You can reference file and table resources in Python UDFs by using the odps.distcache module.

  • odps.distcache.get_cache_file(resource_name): returns the content of a specific file resource.
    • resource_name is a string that corresponds to the name of an existing file resource in the current project. If the resource name is invalid or no file resource exists, an error is returned.
    • The return value is a file-like object. If this object is no longer used, the caller must call the CLOSE method to release the open file resource.
    An example is as follows:
    @annotate('bigint->string')
    class DistCacheExample(object):
    def __init__(self):
        cache_file = get_cache_file('test_distcache.txt')
        kv = {}
        for line in cache_file:
            line = line.strip()
            if not line:
                continue
            k, v = line.split()
            kv[int(k)] = v
        cache_file.close()
        self.kv = kv
    def evaluate(self, arg):
        return self.kv.get(arg)
  • odps.distcache.get_cache_table(resource_name): returns the content of a specific table resource.
    • resource_name is a string that corresponds to the name of an existing table resource in the current project.
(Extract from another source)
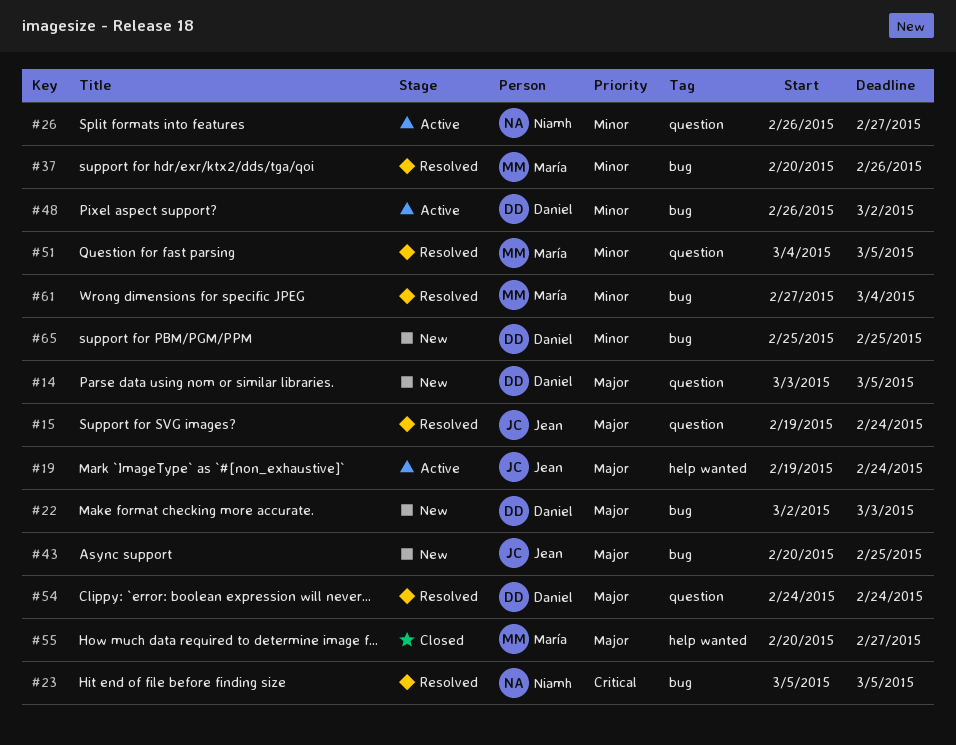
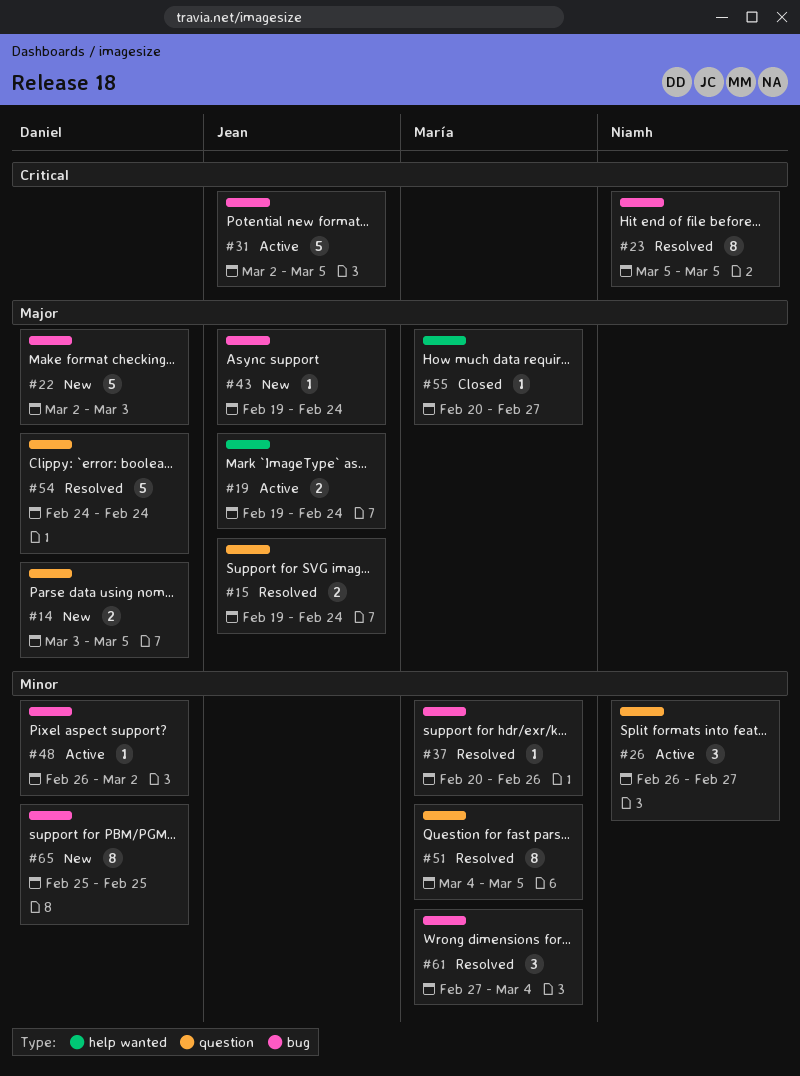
#31: none -> present
#43, start: Feb 20 -> Feb 19
#43, due: Feb 25 -> Feb 24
If the resource name is invalid or no table resource exists, an error is returned.
    • The return value is of the generator type. The caller traverses the table to obtain the content. Each time the caller traverses the table, a record of the ARRAY type is obtained.
    An example is as follows:
    from odps.udf import annotate
    from odps.distcache import get_cache_table
    @annotate('->string')
    class DistCacheTableExample(object):
        def __init__(self):
            self.records = list(get_cache_table('udf_test'))
            self.counter = 0
            self.ln = len(self.records)
        def evaluate(self):
            if self.counter > self.ln - 1:
                return None
            ret = self.records[self.counter]
            self.counter += 1
            return str(ret)